# Assignment
Leave out the images and transcribe the entries below word for word.

# Data provided
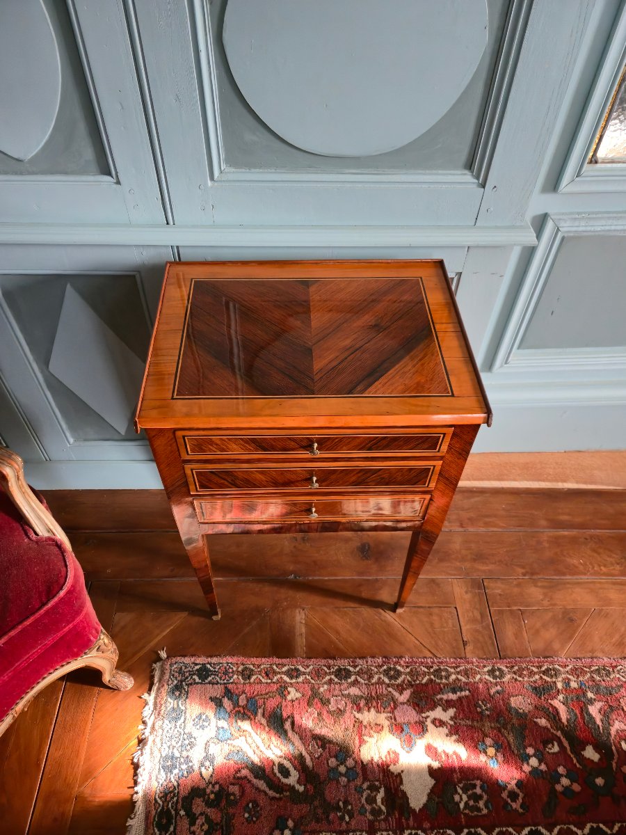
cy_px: 418
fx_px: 555
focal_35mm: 23
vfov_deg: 73.9
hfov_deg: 58.9
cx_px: 313
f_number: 1.8
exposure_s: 1/50
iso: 400
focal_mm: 5.4
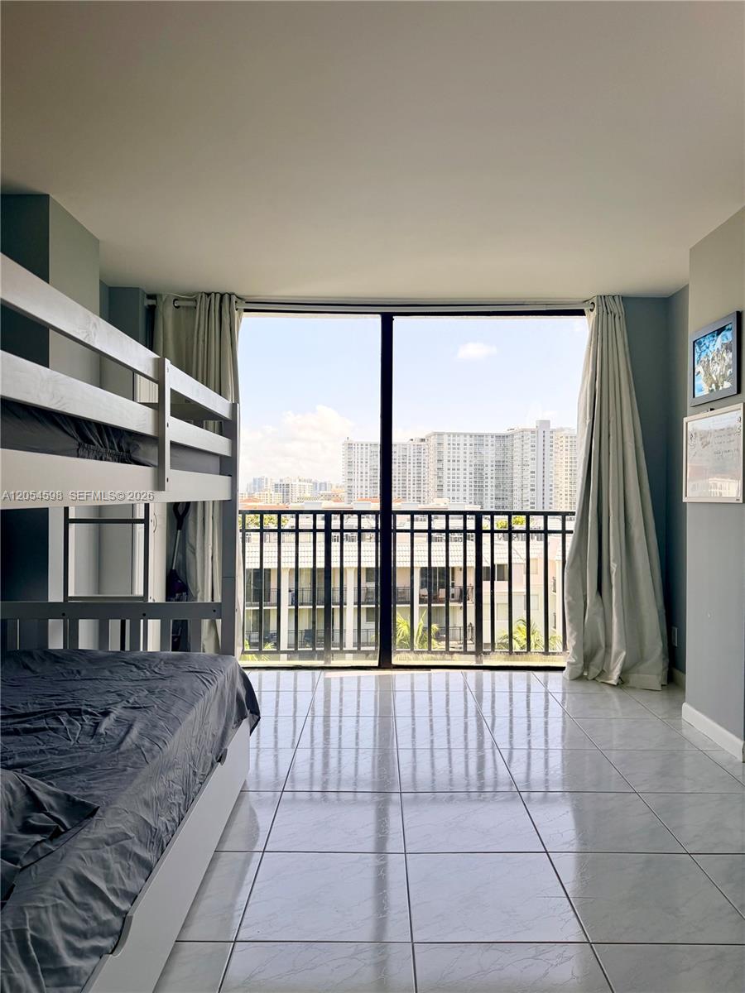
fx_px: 689
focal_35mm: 24
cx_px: 372
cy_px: 496
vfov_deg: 71.6
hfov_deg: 56.8
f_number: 1.78
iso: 80
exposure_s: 1/1174
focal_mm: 6.76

# Response to this task
cy_px: 418
fx_px: 555
focal_35mm: 23
vfov_deg: 73.9
hfov_deg: 58.9
cx_px: 313
f_number: 1.8
exposure_s: 1/50
iso: 400
focal_mm: 5.4
fx_px: 689
focal_35mm: 24
cx_px: 372
cy_px: 496
vfov_deg: 71.6
hfov_deg: 56.8
f_number: 1.78
iso: 80
exposure_s: 1/1174
focal_mm: 6.76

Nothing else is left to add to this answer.